-- Records follows --
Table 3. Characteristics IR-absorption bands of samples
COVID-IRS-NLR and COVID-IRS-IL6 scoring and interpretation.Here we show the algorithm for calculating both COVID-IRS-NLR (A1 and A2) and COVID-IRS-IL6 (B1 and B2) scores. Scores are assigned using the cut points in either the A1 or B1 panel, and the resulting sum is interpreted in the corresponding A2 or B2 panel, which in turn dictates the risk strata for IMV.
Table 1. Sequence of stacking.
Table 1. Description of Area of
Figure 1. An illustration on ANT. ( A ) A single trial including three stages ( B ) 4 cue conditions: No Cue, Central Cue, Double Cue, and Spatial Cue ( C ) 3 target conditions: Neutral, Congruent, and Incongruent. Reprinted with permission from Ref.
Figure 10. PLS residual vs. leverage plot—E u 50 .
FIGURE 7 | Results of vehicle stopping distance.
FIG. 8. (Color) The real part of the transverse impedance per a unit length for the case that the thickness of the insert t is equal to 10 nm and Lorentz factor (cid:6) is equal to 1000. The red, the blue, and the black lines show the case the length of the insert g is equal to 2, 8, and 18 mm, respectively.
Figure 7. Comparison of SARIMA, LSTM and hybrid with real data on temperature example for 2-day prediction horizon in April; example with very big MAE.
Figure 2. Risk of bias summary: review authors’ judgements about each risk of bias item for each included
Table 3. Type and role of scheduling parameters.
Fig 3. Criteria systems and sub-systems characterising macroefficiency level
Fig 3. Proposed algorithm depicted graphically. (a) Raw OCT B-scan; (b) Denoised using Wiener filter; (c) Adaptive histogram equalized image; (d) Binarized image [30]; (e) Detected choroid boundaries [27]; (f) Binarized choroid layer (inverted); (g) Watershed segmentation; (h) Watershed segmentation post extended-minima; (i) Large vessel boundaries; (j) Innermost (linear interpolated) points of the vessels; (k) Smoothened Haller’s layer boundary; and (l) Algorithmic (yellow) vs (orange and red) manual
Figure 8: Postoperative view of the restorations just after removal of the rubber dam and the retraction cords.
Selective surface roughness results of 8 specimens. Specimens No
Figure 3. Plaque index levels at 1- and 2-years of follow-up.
-- Records concluded --
What is required. Using the data above, return every line that contains the string "Table".

Completed task.
Table 3. Characteristics IR-absorption bands of samples
Table 1. Sequence of stacking.
Table 1. Description of Area of
Table 3. Type and role of scheduling parameters.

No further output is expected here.